In what could be one of its largest deals ever, Google (GOOG) has reportedly agreed to pay more than $1 billion to acquire navigation and traffic application Waze.
According to Bloomberg News, the buyout deal is worth about $1.1 billion and could be unveiled as early as Monday.
“We don’t comment on rumor or speculation,” a Google spokesperson said in an email.
Israeli-based Waze didn’t respond to a request for comment.
The deal talks and valuation underscore the rising importance of mobile technology and Google’s efforts to stay ahead of the curve on the mapping front that it dominates.
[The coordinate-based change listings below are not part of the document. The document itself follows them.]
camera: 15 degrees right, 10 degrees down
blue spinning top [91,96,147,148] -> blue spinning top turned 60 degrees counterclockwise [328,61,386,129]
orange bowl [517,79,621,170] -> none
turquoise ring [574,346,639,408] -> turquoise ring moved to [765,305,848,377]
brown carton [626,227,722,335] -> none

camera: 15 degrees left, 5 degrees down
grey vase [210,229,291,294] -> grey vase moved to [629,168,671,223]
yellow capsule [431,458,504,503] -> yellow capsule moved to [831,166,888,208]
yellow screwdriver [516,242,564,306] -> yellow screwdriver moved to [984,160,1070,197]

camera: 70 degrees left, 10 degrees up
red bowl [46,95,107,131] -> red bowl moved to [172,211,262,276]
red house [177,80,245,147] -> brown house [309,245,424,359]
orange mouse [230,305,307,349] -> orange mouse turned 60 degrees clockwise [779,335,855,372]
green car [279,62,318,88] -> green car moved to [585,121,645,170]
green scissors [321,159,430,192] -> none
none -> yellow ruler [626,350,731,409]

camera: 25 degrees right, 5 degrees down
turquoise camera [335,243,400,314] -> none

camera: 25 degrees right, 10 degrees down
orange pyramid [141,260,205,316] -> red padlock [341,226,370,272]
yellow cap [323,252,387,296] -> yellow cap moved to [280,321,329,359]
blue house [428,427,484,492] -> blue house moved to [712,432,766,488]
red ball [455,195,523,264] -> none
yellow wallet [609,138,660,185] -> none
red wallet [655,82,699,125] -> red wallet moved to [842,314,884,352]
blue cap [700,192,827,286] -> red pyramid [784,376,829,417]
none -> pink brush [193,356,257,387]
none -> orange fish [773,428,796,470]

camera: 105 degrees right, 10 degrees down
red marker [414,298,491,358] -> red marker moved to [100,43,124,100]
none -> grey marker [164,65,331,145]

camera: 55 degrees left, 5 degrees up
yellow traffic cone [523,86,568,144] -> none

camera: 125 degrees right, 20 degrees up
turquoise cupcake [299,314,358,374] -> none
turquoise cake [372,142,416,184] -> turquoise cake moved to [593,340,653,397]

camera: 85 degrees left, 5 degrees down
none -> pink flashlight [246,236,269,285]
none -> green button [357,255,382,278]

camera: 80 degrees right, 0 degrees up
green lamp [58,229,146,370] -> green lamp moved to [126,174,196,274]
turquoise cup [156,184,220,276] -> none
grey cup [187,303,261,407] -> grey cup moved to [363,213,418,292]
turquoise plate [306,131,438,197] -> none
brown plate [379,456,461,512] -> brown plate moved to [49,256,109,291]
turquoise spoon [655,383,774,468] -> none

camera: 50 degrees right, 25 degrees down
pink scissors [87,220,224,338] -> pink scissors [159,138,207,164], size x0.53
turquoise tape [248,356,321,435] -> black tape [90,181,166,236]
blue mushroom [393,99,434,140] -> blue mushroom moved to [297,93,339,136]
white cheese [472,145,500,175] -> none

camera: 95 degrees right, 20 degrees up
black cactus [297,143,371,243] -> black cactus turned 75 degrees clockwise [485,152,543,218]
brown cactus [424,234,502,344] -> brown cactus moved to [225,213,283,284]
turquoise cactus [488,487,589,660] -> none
Google emerged as a serious suitor for Waze several weeks ago, following reports indicating that Facebook, Apple and Microsoft (MSFT) had also expressed interest in the mobile satellite navigation start-up.
Waze was founded in 2007 and after tripling its user base to 45 million, is considered the world’s largest social networking-based navigation app. Its popular feature include the ability to allow users to edit maps and add helpful details such as gasoline prices, traffic accidents and speed traps.
Waze could remain a stand-alone app at Google, while its most valuable data could be integrated separately into the larger company’s own existing maps, The Wall Street Journal reported.
At north of $1 billion, Waze would be the fourth-largest acquisition by Google, trailing the successful $1.65 billion buyout of YouTube in 2006 and $3.2 billion deal for online-ad company DoubleClick in 2007.
Google’s largest deal was its $12.5 billion takeover of phone maker Motorola Mobility that closed last year.
Shares of Mountain View, Calif.-based Google ticked up 0.26% to $882.05 Monday morning, leaving them up almost 25% on the year.